No tool can compensate for a lack of ability, and ability comes from experience. A teacher can say “do as I say not as I do”, but the best teachers are the ones who can say “do as I say and as I do”.
You don’t need a new computer, a new app, new camera, or a new instrument before you can start creating. In fact, if you wait until you get the “perfect setup”, you probably won’t make anything! There will always be something newer, better, and shinier that will distract you from getting actual work done.
Maybe the “tool” you’ve been waiting for is time. Well, I have good news and bad news.
- Bad news: you will never find enough time.
- Good news: you can always make enough time.
If you want time to do something you’ve always wanted to do (write a book, start a blog, learn an instrument, etc.), YOU must make the time. YOU must make it a priority. There are no shortcuts to “awesome” – YOU must do the work. Saying you don’t have time for something is often an attempt to justify your busy-ness (“look at all the tasks I have to do”), but really (most times) it just highlights a lack of direction and focus. We say we’re “busy” like it’s a badge of honor, but it just shows how poorly we manage our time. The reason you have so many tasks to complete could be because you can’t say “no” to anything.
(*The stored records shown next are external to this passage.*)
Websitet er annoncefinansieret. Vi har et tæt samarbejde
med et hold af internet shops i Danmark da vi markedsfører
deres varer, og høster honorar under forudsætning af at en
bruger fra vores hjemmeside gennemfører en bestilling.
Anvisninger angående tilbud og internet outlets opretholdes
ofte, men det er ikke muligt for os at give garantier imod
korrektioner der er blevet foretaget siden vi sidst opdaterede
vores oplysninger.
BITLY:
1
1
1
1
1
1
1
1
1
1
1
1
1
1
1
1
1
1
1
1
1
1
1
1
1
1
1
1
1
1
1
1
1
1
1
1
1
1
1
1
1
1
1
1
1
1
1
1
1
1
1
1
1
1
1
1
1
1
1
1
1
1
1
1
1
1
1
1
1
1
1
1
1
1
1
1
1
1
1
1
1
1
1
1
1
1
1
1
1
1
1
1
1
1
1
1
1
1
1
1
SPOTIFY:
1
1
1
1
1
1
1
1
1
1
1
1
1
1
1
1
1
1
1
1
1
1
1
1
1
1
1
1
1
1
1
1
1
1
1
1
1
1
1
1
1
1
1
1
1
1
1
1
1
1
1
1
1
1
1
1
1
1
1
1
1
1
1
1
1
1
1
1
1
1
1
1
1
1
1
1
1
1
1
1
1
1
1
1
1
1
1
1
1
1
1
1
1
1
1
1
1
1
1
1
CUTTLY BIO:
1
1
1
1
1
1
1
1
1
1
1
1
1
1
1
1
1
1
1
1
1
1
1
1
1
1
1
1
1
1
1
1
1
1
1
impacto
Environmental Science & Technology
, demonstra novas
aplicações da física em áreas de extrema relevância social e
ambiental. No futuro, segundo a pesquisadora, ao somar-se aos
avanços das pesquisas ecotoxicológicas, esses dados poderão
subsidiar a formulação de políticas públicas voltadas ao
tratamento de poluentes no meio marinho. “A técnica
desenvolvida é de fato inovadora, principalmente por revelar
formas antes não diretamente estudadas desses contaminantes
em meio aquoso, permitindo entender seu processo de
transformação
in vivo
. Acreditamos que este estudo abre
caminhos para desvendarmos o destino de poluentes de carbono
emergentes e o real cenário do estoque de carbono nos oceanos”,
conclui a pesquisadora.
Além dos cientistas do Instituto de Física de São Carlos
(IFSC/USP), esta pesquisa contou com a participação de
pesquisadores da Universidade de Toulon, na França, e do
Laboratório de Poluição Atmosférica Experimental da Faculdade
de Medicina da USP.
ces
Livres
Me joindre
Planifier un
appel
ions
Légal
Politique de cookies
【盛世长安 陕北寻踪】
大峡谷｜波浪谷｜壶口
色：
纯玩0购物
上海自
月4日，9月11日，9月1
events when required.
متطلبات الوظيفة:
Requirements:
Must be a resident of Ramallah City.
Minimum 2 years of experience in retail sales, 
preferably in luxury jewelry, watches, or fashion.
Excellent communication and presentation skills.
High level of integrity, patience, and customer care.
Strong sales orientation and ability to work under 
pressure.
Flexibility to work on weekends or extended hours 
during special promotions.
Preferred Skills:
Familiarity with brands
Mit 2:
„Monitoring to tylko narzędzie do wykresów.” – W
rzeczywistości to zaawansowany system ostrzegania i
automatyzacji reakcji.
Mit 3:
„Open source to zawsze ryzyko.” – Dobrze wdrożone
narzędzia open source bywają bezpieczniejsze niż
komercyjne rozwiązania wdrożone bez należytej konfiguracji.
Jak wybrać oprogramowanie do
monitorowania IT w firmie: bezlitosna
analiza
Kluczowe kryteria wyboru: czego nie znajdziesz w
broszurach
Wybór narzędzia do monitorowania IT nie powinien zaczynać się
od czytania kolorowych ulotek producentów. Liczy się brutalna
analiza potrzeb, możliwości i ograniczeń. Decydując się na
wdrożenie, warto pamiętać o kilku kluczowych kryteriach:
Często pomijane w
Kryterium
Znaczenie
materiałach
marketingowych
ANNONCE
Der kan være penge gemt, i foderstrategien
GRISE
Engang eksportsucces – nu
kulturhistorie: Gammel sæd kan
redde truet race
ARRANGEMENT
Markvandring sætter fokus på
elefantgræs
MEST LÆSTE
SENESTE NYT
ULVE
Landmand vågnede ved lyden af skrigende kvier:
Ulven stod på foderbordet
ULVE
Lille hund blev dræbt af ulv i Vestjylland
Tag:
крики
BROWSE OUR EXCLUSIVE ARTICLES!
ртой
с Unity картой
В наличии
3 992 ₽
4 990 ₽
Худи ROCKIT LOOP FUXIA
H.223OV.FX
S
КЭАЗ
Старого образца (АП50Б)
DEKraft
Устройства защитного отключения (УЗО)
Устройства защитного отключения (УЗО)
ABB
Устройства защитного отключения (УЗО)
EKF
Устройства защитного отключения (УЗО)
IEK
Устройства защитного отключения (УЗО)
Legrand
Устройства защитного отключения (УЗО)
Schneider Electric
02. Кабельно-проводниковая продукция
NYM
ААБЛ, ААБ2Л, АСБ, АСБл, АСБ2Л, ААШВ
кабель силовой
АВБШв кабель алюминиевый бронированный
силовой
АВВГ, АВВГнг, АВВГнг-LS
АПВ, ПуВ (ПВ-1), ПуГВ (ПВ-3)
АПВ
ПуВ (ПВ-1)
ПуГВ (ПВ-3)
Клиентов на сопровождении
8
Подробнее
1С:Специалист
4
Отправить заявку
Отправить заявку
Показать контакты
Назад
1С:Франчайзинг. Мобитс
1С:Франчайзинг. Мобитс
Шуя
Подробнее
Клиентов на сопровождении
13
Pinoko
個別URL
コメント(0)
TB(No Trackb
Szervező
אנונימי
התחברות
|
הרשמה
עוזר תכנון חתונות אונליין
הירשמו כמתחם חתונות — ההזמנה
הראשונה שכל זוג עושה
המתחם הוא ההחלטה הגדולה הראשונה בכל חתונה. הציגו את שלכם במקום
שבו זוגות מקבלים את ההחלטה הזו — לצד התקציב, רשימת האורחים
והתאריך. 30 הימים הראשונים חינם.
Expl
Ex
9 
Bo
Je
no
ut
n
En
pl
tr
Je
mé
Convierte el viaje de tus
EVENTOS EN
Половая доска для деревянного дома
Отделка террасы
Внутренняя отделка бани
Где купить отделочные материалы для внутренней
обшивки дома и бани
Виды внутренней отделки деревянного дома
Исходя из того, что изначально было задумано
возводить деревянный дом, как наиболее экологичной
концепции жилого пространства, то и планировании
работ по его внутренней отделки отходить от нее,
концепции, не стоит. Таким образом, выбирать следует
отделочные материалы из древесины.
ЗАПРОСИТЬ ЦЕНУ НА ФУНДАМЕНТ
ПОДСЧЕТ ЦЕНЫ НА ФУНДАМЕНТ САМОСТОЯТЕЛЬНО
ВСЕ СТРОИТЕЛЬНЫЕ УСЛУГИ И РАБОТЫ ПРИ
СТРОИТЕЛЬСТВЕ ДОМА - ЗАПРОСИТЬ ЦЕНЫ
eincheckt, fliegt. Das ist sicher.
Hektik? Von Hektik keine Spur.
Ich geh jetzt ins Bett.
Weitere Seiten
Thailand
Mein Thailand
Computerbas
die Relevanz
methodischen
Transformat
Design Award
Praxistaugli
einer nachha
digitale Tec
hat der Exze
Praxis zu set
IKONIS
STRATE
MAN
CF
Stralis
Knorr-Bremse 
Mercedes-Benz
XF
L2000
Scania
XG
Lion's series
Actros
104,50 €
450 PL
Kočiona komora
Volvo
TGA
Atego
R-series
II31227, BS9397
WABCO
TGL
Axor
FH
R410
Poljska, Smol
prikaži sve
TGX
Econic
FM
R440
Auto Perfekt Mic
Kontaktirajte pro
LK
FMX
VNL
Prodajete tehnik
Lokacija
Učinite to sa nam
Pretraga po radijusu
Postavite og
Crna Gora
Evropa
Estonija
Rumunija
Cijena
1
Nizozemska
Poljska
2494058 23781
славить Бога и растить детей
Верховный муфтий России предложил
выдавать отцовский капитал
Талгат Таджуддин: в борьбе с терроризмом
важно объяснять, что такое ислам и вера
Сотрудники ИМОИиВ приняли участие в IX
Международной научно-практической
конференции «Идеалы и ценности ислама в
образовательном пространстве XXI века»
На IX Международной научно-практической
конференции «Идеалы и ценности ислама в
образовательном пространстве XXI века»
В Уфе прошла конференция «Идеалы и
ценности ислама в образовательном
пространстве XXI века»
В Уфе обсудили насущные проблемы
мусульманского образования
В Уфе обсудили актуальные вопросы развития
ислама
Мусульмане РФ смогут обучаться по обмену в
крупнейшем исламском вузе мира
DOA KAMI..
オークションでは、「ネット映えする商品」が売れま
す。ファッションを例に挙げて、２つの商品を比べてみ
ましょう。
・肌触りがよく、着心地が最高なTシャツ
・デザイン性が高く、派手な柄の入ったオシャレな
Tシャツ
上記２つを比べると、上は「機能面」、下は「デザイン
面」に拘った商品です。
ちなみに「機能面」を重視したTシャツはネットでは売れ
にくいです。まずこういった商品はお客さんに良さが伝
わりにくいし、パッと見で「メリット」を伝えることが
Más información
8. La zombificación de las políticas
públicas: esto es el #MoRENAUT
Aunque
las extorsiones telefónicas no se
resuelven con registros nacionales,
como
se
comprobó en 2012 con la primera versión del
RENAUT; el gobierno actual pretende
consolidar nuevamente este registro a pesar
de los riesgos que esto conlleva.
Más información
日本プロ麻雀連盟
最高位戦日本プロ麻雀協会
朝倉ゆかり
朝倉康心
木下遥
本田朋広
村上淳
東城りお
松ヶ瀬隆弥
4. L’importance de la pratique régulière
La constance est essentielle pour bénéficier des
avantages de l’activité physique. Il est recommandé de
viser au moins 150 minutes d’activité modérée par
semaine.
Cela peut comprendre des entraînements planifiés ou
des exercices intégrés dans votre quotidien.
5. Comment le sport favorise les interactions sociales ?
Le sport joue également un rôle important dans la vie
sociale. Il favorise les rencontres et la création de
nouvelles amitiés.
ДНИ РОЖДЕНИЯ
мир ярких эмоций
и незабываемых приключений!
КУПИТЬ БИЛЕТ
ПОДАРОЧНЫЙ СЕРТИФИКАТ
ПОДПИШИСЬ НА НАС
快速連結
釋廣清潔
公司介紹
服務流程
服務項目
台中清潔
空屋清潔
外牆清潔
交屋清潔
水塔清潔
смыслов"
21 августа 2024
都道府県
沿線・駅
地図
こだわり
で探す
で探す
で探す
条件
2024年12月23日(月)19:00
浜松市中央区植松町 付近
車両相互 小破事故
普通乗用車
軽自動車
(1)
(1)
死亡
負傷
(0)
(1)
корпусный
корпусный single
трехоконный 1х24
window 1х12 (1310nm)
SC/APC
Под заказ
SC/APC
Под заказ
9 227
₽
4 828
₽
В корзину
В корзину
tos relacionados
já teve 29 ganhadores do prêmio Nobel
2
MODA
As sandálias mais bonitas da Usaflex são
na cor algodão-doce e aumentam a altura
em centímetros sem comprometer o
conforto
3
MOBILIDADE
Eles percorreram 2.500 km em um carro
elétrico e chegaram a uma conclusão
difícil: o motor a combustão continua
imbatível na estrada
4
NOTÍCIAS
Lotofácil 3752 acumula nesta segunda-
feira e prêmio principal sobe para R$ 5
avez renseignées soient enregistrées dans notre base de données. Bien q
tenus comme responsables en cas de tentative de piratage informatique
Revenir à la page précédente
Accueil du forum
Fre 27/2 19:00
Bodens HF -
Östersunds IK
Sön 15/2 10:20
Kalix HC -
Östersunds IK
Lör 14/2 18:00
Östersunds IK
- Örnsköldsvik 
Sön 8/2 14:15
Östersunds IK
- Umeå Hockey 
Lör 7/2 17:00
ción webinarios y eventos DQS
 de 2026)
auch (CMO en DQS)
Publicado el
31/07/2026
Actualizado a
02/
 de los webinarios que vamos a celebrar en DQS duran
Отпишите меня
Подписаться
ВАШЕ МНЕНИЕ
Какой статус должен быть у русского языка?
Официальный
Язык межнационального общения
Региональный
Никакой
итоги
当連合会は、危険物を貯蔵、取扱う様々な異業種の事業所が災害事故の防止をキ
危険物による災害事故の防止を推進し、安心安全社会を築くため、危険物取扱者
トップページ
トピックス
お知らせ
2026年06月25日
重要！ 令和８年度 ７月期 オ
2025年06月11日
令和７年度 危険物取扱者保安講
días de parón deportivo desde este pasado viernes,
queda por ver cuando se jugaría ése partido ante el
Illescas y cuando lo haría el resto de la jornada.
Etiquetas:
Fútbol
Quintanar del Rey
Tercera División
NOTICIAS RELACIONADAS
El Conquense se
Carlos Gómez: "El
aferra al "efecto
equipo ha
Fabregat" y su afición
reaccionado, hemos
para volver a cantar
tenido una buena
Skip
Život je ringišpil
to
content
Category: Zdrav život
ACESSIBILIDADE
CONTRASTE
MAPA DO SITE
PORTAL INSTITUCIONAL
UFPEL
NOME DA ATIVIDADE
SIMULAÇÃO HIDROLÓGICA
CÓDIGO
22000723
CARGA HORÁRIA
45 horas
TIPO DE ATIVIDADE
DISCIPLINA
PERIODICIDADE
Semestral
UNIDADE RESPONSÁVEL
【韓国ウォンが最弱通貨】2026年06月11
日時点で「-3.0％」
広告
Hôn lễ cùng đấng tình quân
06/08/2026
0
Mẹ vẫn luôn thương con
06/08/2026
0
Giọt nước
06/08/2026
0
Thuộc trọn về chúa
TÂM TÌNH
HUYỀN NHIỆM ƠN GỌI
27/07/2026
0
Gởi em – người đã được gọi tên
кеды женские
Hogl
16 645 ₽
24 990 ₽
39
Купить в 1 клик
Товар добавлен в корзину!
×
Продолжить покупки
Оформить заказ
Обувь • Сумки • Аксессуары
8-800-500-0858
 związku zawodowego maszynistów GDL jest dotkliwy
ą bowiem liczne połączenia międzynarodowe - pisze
At the heart of not being to say “no” is the inability to identify your true purpose. You need a vision. You need to write down your goals. These will determine your priorities and will chart the course for your future. You need to find and do what gives you life – you need to find what makes your spirit say “YES!”. When you know your “YES!”, it’s easy to say “no” to things that distract from your goals. So what I hear when someone says “I don’t have time” is really “that’s not a priority to me”. Which is completely fine (you don’t want to get coffee with me? I’ll get over it), except that we often say “no” to the things that are most important because we’ve said “yes” to too much “filler” in order to uphold our artifical standard of being “busy”. If creating something awesome is a priority for you, you WILL make the time. You will start with what you have, and you will start immediately.
Patrick talks about doing the majority of his writing on his phone since he always has it with him when inspiration hits. It’s definitely not the most “efficient” way to write in terms of words per minute, but he’s also published several books so does that really matter? Maybe he could write more if he adapted his workflow, but as Jon Acuff says, “some beats none every time.” Patrick is creating great content, and he’s been doing it for a LONG time. His methods work for him because those are the tools that he has to work with, and he’s making the most of them while chasing his “awesome”.
Zechariah 4:10 says “Don’t despise these small beginnings, for the Lord rejoices to see the work begin” (NLT). Wherever you are, whatever tools you have, just start.